As confirmation hearings opened Monday afternoon, Republicans on the Senate Judiciary Committee took the unusual approach of attacking Kagan because she admired the late justice Thurgood Marshall, for whom she clerked more than two decades ago.
“Justice Marshall’s judicial philosophy,” said Sen. Jon Kyl (Ariz.), the No. 2 Republican in the Senate, “is not what I would consider to be mainstream.” Kyl – the lone member of the panel in shirtsleeves for the big event – was ready for a scrap. Marshall “might be the epitome of a results-oriented judge,” he said.

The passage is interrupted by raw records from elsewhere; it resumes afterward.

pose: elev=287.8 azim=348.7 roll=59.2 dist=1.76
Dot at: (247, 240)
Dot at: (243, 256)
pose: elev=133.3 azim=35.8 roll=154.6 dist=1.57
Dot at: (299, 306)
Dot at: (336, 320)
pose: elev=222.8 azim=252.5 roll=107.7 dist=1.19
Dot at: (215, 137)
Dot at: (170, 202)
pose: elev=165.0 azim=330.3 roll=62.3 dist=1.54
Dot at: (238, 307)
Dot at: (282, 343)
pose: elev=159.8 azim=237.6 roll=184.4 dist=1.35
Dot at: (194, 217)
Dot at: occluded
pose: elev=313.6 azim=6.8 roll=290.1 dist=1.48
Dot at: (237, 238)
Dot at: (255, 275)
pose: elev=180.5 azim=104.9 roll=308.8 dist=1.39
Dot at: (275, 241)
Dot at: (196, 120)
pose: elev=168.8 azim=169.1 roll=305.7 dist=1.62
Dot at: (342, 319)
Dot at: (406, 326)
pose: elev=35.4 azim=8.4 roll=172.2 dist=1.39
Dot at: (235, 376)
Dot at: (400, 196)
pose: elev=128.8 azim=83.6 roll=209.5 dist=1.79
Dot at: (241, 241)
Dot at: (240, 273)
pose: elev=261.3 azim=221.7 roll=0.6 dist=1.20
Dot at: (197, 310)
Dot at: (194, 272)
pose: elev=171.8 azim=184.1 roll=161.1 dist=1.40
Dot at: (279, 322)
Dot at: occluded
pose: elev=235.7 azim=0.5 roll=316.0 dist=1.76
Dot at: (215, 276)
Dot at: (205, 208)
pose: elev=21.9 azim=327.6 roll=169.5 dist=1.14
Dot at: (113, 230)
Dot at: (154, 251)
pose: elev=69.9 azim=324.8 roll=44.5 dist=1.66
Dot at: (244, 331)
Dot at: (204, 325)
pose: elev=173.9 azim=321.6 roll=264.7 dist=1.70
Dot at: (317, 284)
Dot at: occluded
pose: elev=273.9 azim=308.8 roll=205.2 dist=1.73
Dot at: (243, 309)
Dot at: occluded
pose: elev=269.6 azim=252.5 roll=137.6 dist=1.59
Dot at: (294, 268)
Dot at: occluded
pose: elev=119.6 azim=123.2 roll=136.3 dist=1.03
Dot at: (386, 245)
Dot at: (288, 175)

It was, to say the least, a curious strategy to go after Marshall, the iconic civil rights lawyer who successfully argued Brown vs. Board of Education. Did Republicans think it would help their cause to criticize the first African American on the Supreme Court, a revered figure who has been celebrated with an airport, a postage stamp and a Broadway show? The guy is a saint – literally. Marshall this spring was added to the Episcopal Church’s list of “Holy Women and Holy Men,” which the Episcopal Diocese of New York says “is akin to being granted sainthood.”